TASK TO CARRY OUT :: Copy out the data below with every instance of "white backdrop" changed to "white background" and nothing else altered. Leave the pictures out.

## start

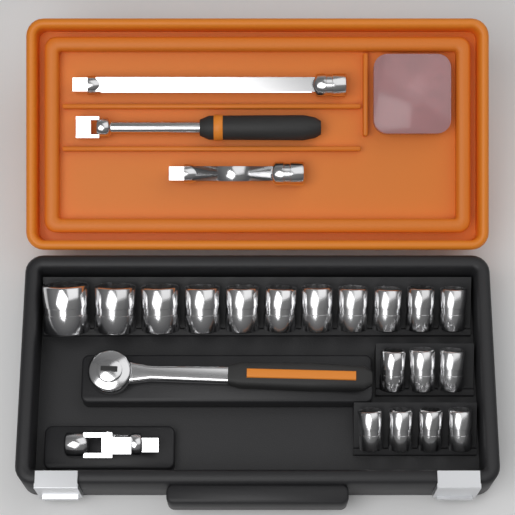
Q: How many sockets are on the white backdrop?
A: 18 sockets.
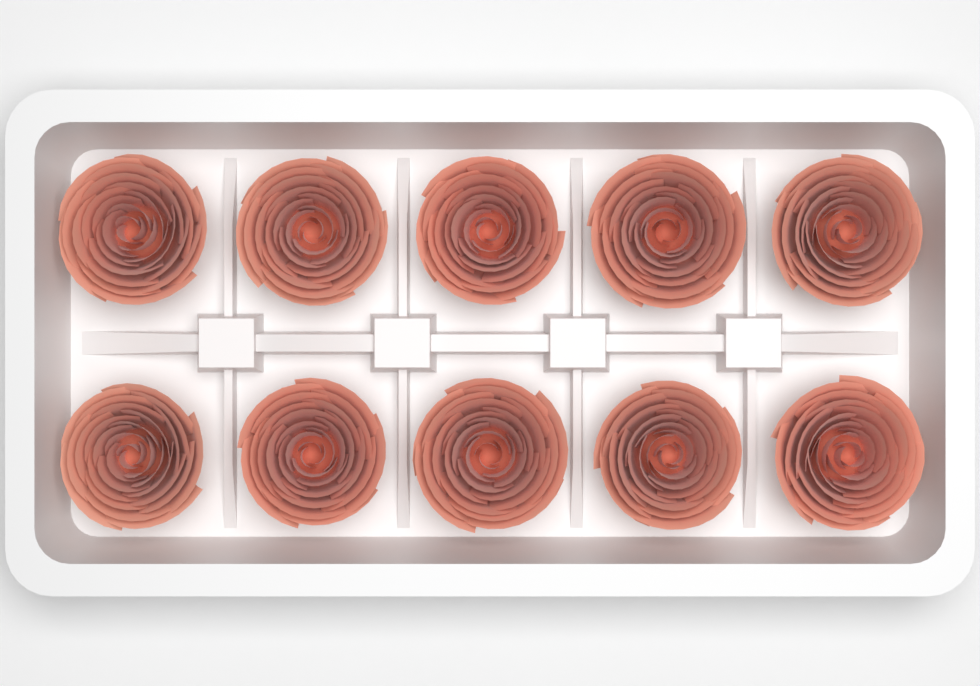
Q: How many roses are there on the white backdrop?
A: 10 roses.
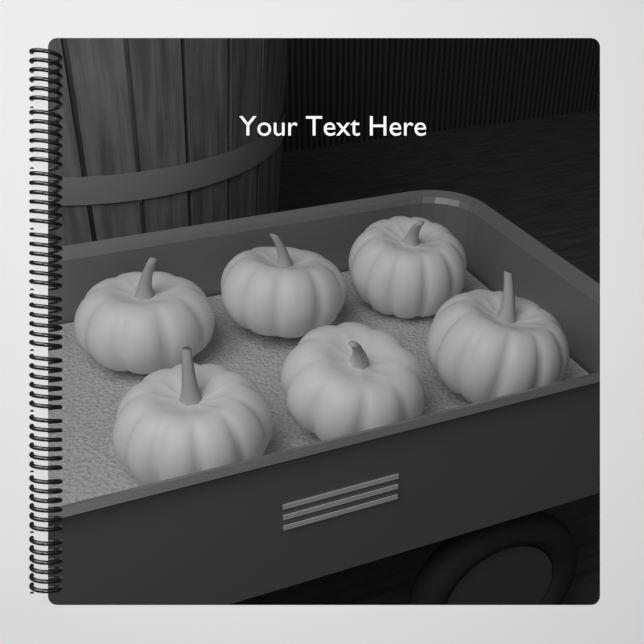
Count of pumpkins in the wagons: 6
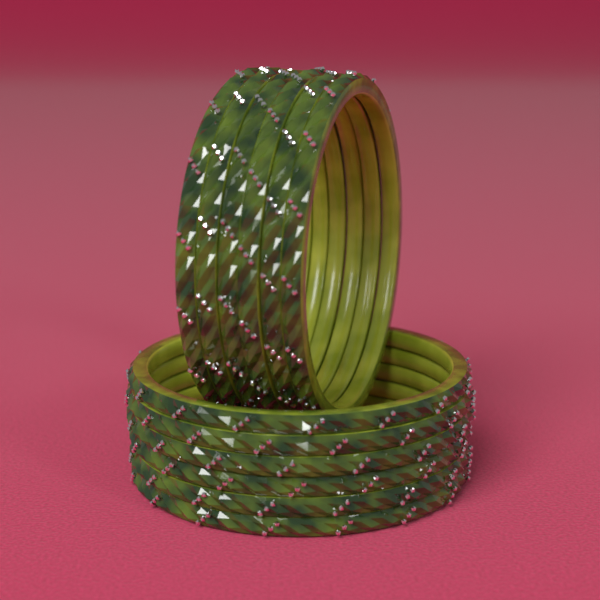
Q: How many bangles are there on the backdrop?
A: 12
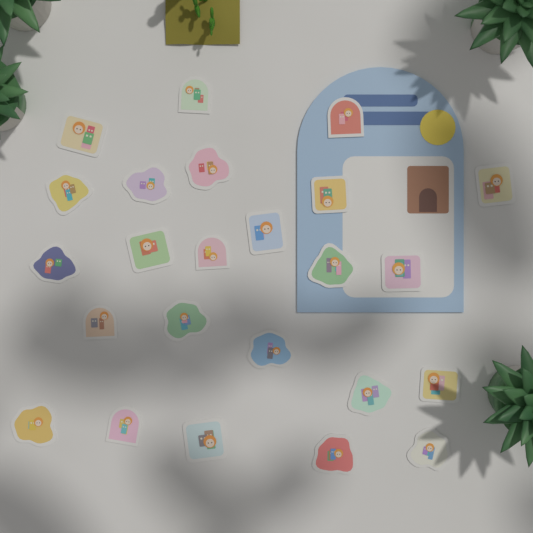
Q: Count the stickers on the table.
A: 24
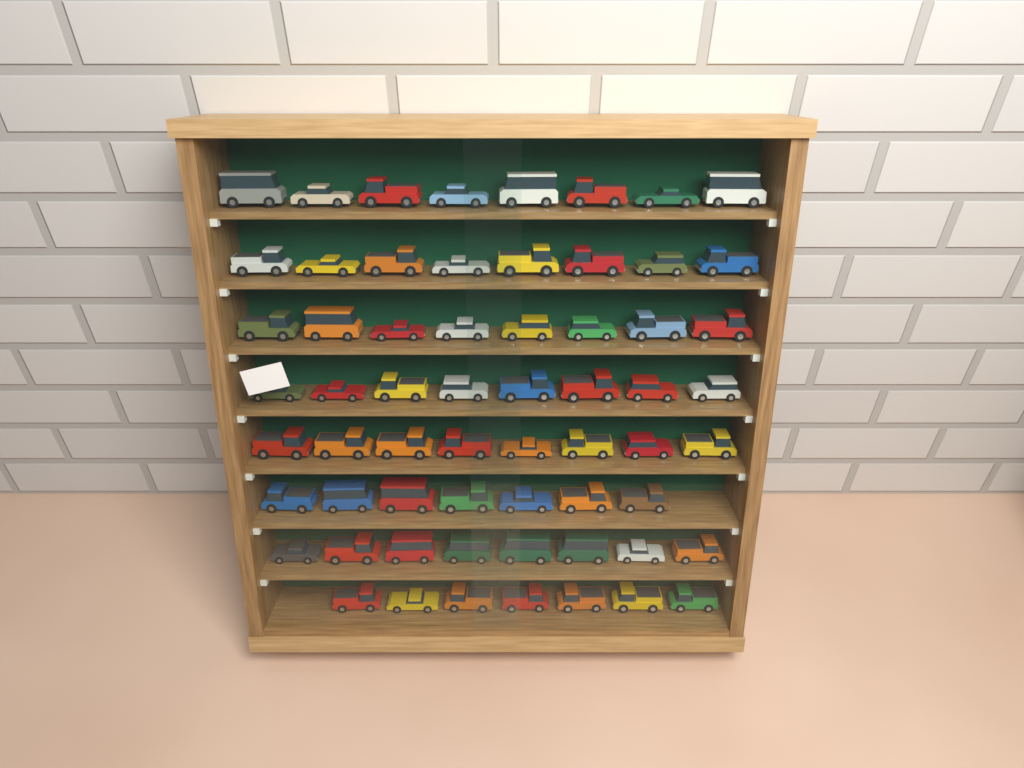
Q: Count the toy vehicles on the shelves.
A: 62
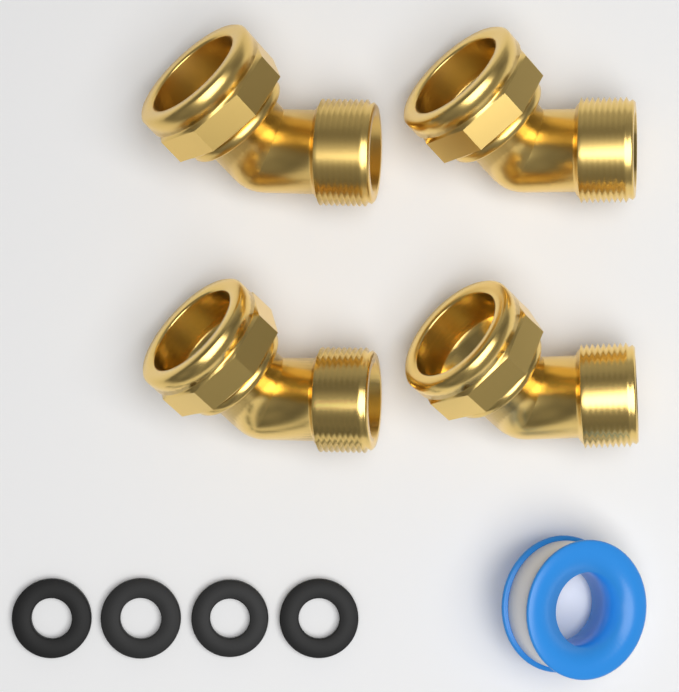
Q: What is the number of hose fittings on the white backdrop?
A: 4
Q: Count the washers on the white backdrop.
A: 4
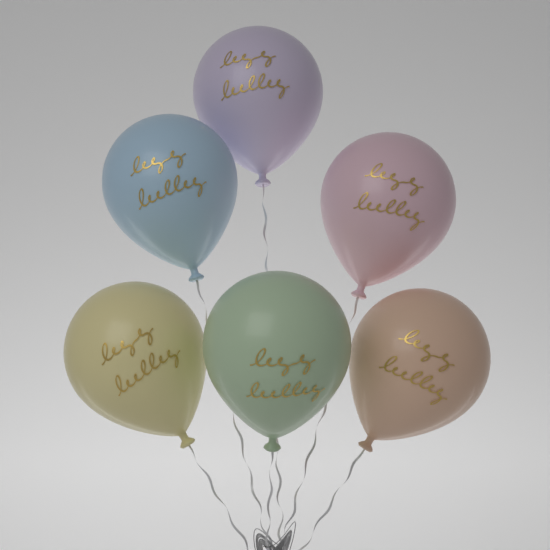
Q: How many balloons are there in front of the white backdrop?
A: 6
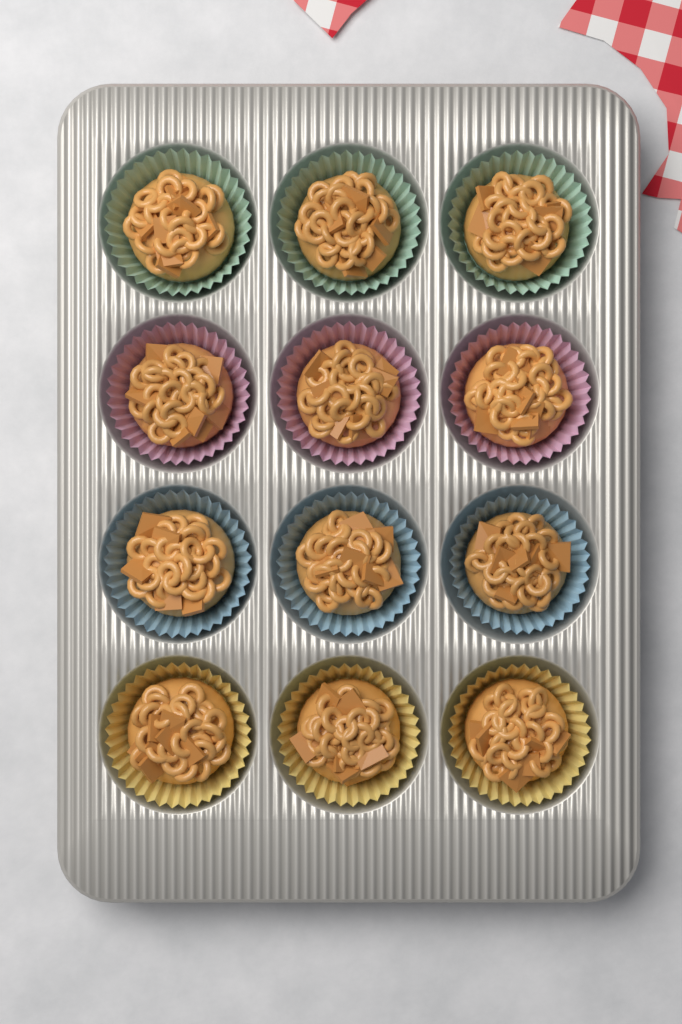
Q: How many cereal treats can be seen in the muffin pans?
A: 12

## end

REPLY ::
Q: How many sockets are on the white background?
A: 18 sockets.
Q: How many roses are there on the white background?
A: 10 roses.
Count of pumpkins in the wagons: 6
Q: How many bangles are there on the backdrop?
A: 12
Q: Count the stickers on the table.
A: 24
Q: Count the toy vehicles on the shelves.
A: 62
Q: What is the number of hose fittings on the white background?
A: 4
Q: Count the washers on the white background.
A: 4
Q: How many balloons are there in front of the white background?
A: 6
Q: How many cereal treats can be seen in the muffin pans?
A: 12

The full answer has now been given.